Extracted entries -
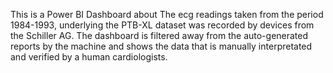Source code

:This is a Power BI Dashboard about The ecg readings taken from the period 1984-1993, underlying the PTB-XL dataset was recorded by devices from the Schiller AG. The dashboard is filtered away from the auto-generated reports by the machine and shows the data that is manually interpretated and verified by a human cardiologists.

* * *

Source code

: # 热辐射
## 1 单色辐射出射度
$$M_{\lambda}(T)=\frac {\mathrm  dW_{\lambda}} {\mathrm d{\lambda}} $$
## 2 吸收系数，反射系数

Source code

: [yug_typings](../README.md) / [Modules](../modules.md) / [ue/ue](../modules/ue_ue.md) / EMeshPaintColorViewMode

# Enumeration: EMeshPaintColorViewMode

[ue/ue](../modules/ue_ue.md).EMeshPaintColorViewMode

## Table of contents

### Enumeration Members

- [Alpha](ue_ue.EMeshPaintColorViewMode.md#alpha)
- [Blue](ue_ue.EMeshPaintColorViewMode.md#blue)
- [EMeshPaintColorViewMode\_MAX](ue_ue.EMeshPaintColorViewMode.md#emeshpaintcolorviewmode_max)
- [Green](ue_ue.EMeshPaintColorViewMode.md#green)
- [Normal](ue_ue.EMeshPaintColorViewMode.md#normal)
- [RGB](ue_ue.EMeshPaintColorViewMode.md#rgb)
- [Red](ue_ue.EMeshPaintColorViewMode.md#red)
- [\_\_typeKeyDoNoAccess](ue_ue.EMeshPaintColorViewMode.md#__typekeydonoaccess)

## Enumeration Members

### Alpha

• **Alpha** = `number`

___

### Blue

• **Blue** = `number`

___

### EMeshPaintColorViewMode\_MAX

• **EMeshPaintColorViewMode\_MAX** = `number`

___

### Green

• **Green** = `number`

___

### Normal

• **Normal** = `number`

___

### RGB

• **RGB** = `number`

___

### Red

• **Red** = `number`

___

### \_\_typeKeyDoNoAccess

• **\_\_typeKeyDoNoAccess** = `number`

Exercise directions -
Please return every line of the records that contains the word "Blue".

Task solution -
- [Blue](ue_ue.EMeshPaintColorViewMode.md#blue)
### Blue
• **Blue** = `number`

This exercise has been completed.